Menurut Dosen Fakultas Hukum Untag Surabaya yang menjabat Kepala Publikasi dan HKI LPPM ini menyebutkan bahwa, Putin tidak pernah sekalipun mendeklarasikan istilah perang atau invasi namun lebih mempertahankan negaranya.
“Secara ilmiah, konflik terjadi karena Rusia masih terkenang era Nicholas II of Russia yang wilayahnya amat besar, sehingga Putin ingin mengambil kembali wilayah negaranya. Jadi mari menjauhkan diri dari makna aneksasi (pencaplokan wilayah),” jelasnya.
Tomy menyebutkan bahwa Indonesia harus aktif dalam menyuarakan perdamaian dan dirinya tidak setuju dengan diamnya Presiden Joko Widodo sebagai kepala negara. “Ketika Presiden Jokowi mengatakan ‘Stop Perang’ di media sosialnya, maka hal itu bijaksana karena mengacu Pasal 2 ayat (3) Charter of the United Nations and Statute of the International Court of Justice bahwa negara wajib menyelesaikan apapun secara damai karena kepentingan internasional akan terganggu,” paparnya. Tomy menegaskan bahwa Indonesia tetap harus punya pendirian dan mempertimbangkan segala keuntungannya. “Presiden Joko Widodo wajib berkata stop perang sesuai cuitan (media sosial)nya dengan menelpon langsung kedua pemimpin negara,” ungkapnya.

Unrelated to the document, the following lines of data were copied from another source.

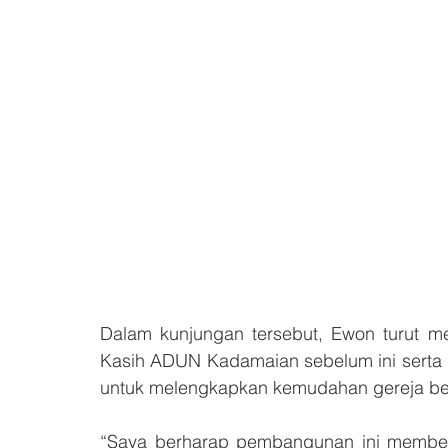
Dalam kunjungan tersebut, Ewon turut me
Kasih ADUN Kadamaian sebelum ini serta
untuk melengkapkan kemudahan gereja be
“Saya berharap pembangunan ini memberi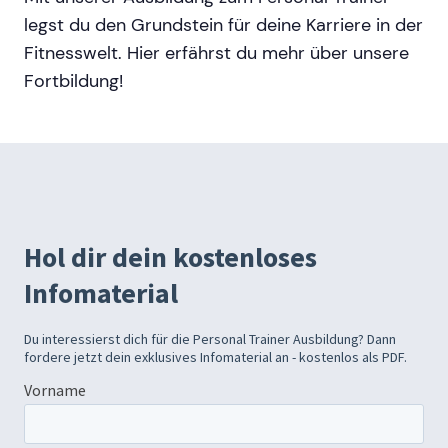
legst du den Grundstein für deine Karriere in der
Fitnesswelt. Hier erfährst du mehr über unsere
Fortbildung!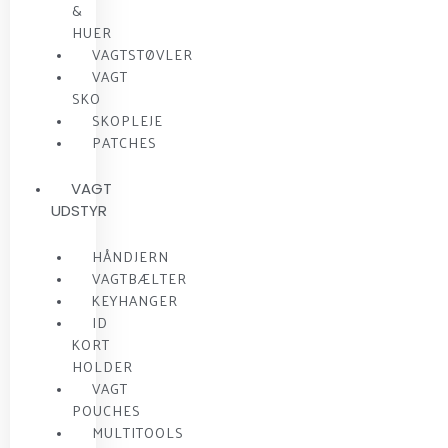
&
HUER
VAGTSTØVLER
VAGT
SKO
SKOPLEJE
PATCHES
VAGT
UDSTYR
HÅNDJERN
VAGTBÆLTER
KEYHANGER
ID
KORT
HOLDER
VAGT
POUCHES
MULTITOOLS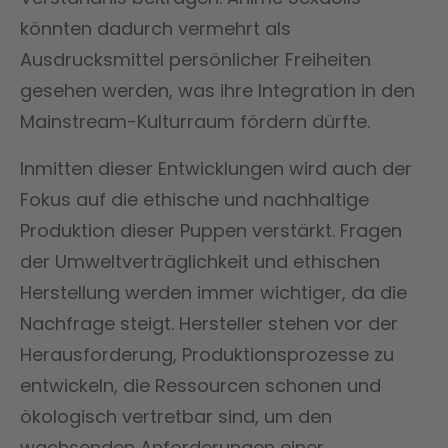
könnten dadurch vermehrt als
Ausdrucksmittel persönlicher Freiheiten
gesehen werden, was ihre Integration in den
Mainstream-Kulturraum fördern dürfte.
Inmitten dieser Entwicklungen wird auch der
Fokus auf die ethische und nachhaltige
Produktion dieser Puppen verstärkt. Fragen
der Umweltverträglichkeit und ethischen
Herstellung werden immer wichtiger, da die
Nachfrage steigt. Hersteller stehen vor der
Herausforderung, Produktionsprozesse zu
entwickeln, die Ressourcen schonen und
ökologisch vertretbar sind, um den
wachsenden Anforderungen einer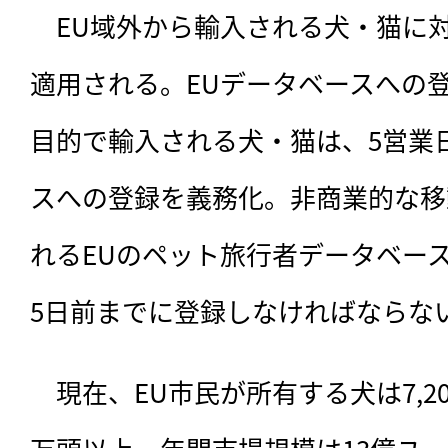
　EU域外から輸入される犬・猫に
適用される。EUデータベースへの
目的で輸入される犬・猫は、5営業
スへの登録を義務化。非商業的な移
れるEUのペット旅行者データベー
5日前までに登録しなければならな
　現在、EU市民が所有する犬は7,20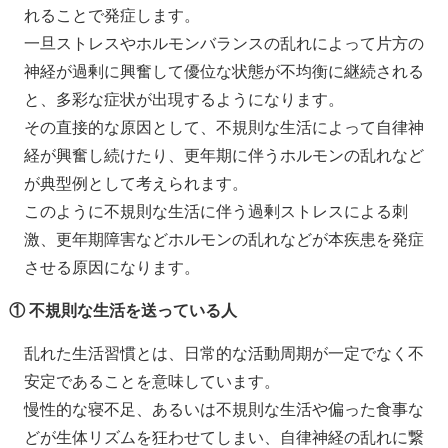
れることで発症します。
一旦ストレスやホルモンバランスの乱れによって片方の
神経が過剰に興奮して優位な状態が不均衡に継続される
と、多彩な症状が出現するようになります。
その直接的な原因として、不規則な生活によって自律神
経が興奮し続けたり、更年期に伴うホルモンの乱れなど
が典型例として考えられます。
このように不規則な生活に伴う過剰ストレスによる刺
激、更年期障害などホルモンの乱れなどが本疾患を発症
させる原因になります。
① 不規則な生活を送っている人
乱れた生活習慣とは、日常的な活動周期が一定でなく不
安定であることを意味しています。
慢性的な寝不足、あるいは不規則な生活や偏った食事な
どが生体リズムを狂わせてしまい、自律神経の乱れに繋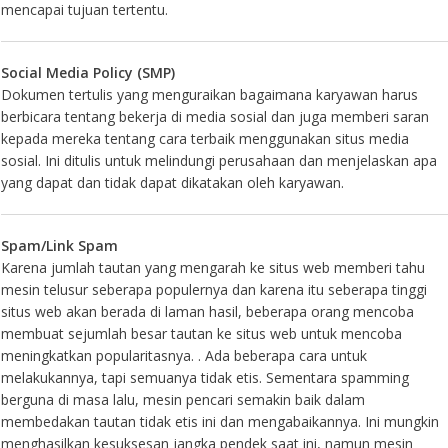
mencapai tujuan tertentu.
Social Media Policy (SMP)
Dokumen tertulis yang menguraikan bagaimana karyawan harus
berbicara tentang bekerja di media sosial dan juga memberi saran
kepada mereka tentang cara terbaik menggunakan situs media
sosial. Ini ditulis untuk melindungi perusahaan dan menjelaskan apa
yang dapat dan tidak dapat dikatakan oleh karyawan.
Spam/Link Spam
Karena jumlah tautan yang mengarah ke situs web memberi tahu
mesin telusur seberapa populernya dan karena itu seberapa tinggi
situs web akan berada di laman hasil, beberapa orang mencoba
membuat sejumlah besar tautan ke situs web untuk mencoba
meningkatkan popularitasnya. . Ada beberapa cara untuk
melakukannya, tapi semuanya tidak etis. Sementara spamming
berguna di masa lalu, mesin pencari semakin baik dalam
membedakan tautan tidak etis ini dan mengabaikannya. Ini mungkin
menghasilkan kesuksesan jangka pendek saat ini, namun mesin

Sementara itu, Guru Besar Administrasi Publik, Prof. Dr. Agus Sukristyanto, MS. setuju dengan pernyataan Menteri Keuangan RI, Sri Mulyani Indrawati terkait dampak konflik yang perlu diwaspadai oleh Indonesia karena dapat berdampak geopolitik baik secara politik maupun ekonomi.
“Untuk Indonesia, karena faktor jarak maka secara politik tidak berdampak, mengingat konflik melibatkan dua negara di Eropa Timur,” paparnya saat ditemui di Kantor FISIP Untag Surabaya.
Dalam menyikapi konflik tersebut, Prof Agus menyampaikan, Indonesia berperan sesusai dengan politik luar negeri yang bebas dan aktif tanpa memihak. “Kita bisa berkontribusi pada perdamaian dunia. Dengan kekuatan negosiasi, hubungan historis kita dekat dengan Rusia saat zaman Soekarno, itu bisa dimanfaatkan,” ujarnya.
Menurut Prof. Agus, peranan negara dalam meredakan konflik turut ditentukan oleh pemimpin. “Secara regional maupun internasional (perdamaian) bisa disuarakan. Presiden sebagai pemimpin G20 bisa disuarakan disitu, lewat ASEAN juga bisa disuarakan,” lanjutnya.
Dosen yang menjabat Ketua Prodi Magister Administrasi Publik Untag Surabaya ini juga mengkritisi mengenai adanya ketidakstabilan politik berdampak pada nilai ekonomi. “Terbukti pada konflik yang melibatkan banyak negara akan berimbas pada ekonomi. Misalnya terjadi fluktuasi, mata uang terdegradasi. Kurs mata dolar akan mengalami fluktuasi,” ujarnya.
Ditemui di tempat terpisah Dr. Slamet Riyadi, M.Si., Ak., CA. menyoroti dampak konflik dari sektor ekonomi. Senada dengan Prof. Agus, Slamet setuju bahwa konflik tersebut berdampak luas. “Bicara masyarakat dunia maka setiap kebijakan yang diberikan akan berdampak baik dari sisi ekonomi, politik maupun kebijakan yang lain. Tak hanya fluktuasi mata uang, Dekan Fakultas Ekonomi dan Bisnis ini menyebutkan, transaksi ekspor impor dapat terganggu. “Namun selama transaksi ekspor impor tidak melibatkan Indonesia maka sepanjang itu pula kondisi Indonesia aman,” imbuhnya.
Lebih lanjut, Slamet berharap Indonesia tak berfokus pada dampak negatif dari konflik. Menurutnya, kreativitas pemerintah dituntut untuk pengembangan dan melindungi masyarakat. Indonesia diuntungkan dengan masyarakat yang ramah produktif dan kreatif pula sehingga masih mungkin untuk survive. Dampak konflik, pasti didapatkan, namun antisipasi menjadi prioritas. “Yang bisa dilakukan Indonesia adalah memberdayakan UMKM, itu pilihan yang tepat karena UMKM dari masyarakat lalu pengelola dan pengembangan pun dari kita untuk kemaslahatan kita sendiri. UMKM perlu dikembangkan untuk menjadi lebih besar,” tutupnya.